Work to be completed
Output the entries in full and verbatim, pictures omitted.

(Pictures paired with source code)
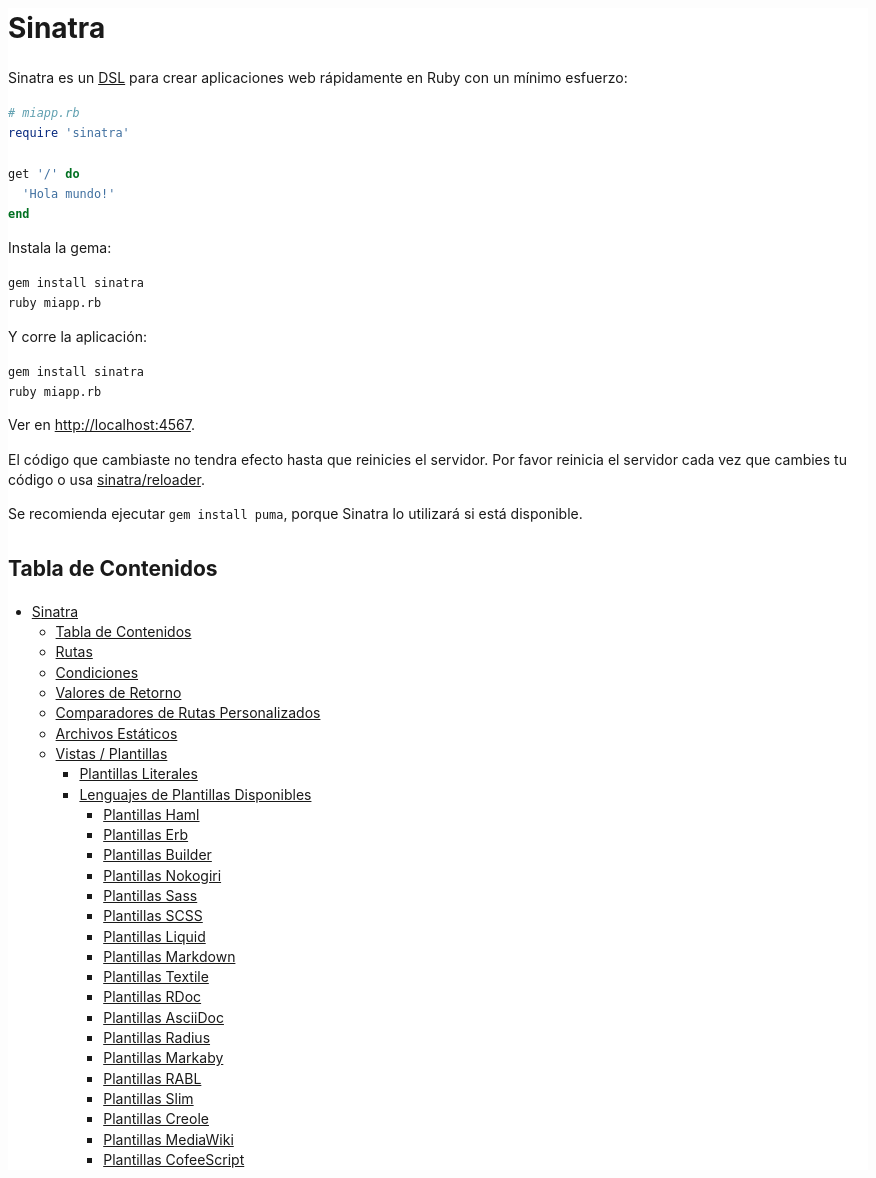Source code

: # Sinatra

Sinatra es un
[DSL](https://es.wikipedia.org/wiki/Lenguaje_específico_del_dominio) para
crear aplicaciones web rápidamente en Ruby con un mínimo esfuerzo:

```ruby
# miapp.rb
require 'sinatra'

get '/' do
  'Hola mundo!'
end
```

Instala la gema:

```shell
gem install sinatra
ruby miapp.rb
```

Y corre la aplicación:
```shell
gem install sinatra
ruby miapp.rb
```

Ver en [http://localhost:4567](http://localhost:4567).

El código que cambiaste no tendra efecto hasta que reinicies el servidor.
Por favor reinicia el servidor cada vez que cambies tu código o usa [sinatra/reloader](http://www.sinatrarb.com/contrib/reloader).

Se recomienda ejecutar `gem install puma`, porque Sinatra lo utilizará si está disponible.


## Tabla de Contenidos

* [Sinatra](#sinatra)
    * [Tabla de Contenidos](#tabla-de-contenidos)
    * [Rutas](#rutas)
    * [Condiciones](#condiciones)
    * [Valores de Retorno](#valores-de-retorno)
    * [Comparadores de Rutas Personalizados](#comparadores-de-rutas-personalizados)
    * [Archivos Estáticos](#archivos-estáticos)
    * [Vistas / Plantillas](#vistas--plantillas)
        * [Plantillas Literales](#plantillas-literales)
        * [Lenguajes de Plantillas Disponibles](#lenguajes-de-plantillas-disponibles)
            * [Plantillas Haml](#plantillas-haml)
            * [Plantillas Erb](#plantillas-erb)
            * [Plantillas Builder](#plantillas-builder)
            * [Plantillas Nokogiri](#plantillas-nokogiri)
            * [Plantillas Sass](#plantillas-sass)
            * [Plantillas SCSS](#plantillas-scss)
            * [Plantillas Liquid](#plantillas-liquid)
            * [Plantillas Markdown](#plantillas-markdown)
            * [Plantillas Textile](#plantillas-textile)
            * [Plantillas RDoc](#plantillas-rdoc)
            * [Plantillas AsciiDoc](#plantillas-asciidoc)
            * [Plantillas Radius](#plantillas-radius)
            * [Plantillas Markaby](#plantillas-markaby)
            * [Plantillas RABL](#plantillas-rabl)
            * [Plantillas Slim](#plantillas-slim)
            * [Plantillas Creole](#plantillas-creole)
            * [Plantillas MediaWiki](#mediawiki-templates)
            * [Plantillas CofeeScript](#plantillas-coffeescript)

Completed exercise
Source code

: # Sinatra

Sinatra es un
[DSL](https://es.wikipedia.org/wiki/Lenguaje_específico_del_dominio) para
crear aplicaciones web rápidamente en Ruby con un mínimo esfuerzo:

```ruby
# miapp.rb
require 'sinatra'

get '/' do
  'Hola mundo!'
end
```

Instala la gema:

```shell
gem install sinatra
ruby miapp.rb
```

Y corre la aplicación:
```shell
gem install sinatra
ruby miapp.rb
```

Ver en [http://localhost:4567](http://localhost:4567).

El código que cambiaste no tendra efecto hasta que reinicies el servidor.
Por favor reinicia el servidor cada vez que cambies tu código o usa [sinatra/reloader](http://www.sinatrarb.com/contrib/reloader).

Se recomienda ejecutar `gem install puma`, porque Sinatra lo utilizará si está disponible.


## Tabla de Contenidos

* [Sinatra](#sinatra)
    * [Tabla de Contenidos](#tabla-de-contenidos)
    * [Rutas](#rutas)
    * [Condiciones](#condiciones)
    * [Valores de Retorno](#valores-de-retorno)
    * [Comparadores de Rutas Personalizados](#comparadores-de-rutas-personalizados)
    * [Archivos Estáticos](#archivos-estáticos)
    * [Vistas / Plantillas](#vistas--plantillas)
        * [Plantillas Literales](#plantillas-literales)
        * [Lenguajes de Plantillas Disponibles](#lenguajes-de-plantillas-disponibles)
            * [Plantillas Haml](#plantillas-haml)
            * [Plantillas Erb](#plantillas-erb)
            * [Plantillas Builder](#plantillas-builder)
            * [Plantillas Nokogiri](#plantillas-nokogiri)
            * [Plantillas Sass](#plantillas-sass)
            * [Plantillas SCSS](#plantillas-scss)
            * [Plantillas Liquid](#plantillas-liquid)
            * [Plantillas Markdown](#plantillas-markdown)
            * [Plantillas Textile](#plantillas-textile)
            * [Plantillas RDoc](#plantillas-rdoc)
            * [Plantillas AsciiDoc](#plantillas-asciidoc)
            * [Plantillas Radius](#plantillas-radius)
            * [Plantillas Markaby](#plantillas-markaby)
            * [Plantillas RABL](#plantillas-rabl)
            * [Plantillas Slim](#plantillas-slim)
            * [Plantillas Creole](#plantillas-creole)
            * [Plantillas MediaWiki](#mediawiki-templates)
            * [Plantillas CofeeScript](#plantillas-coffeescript)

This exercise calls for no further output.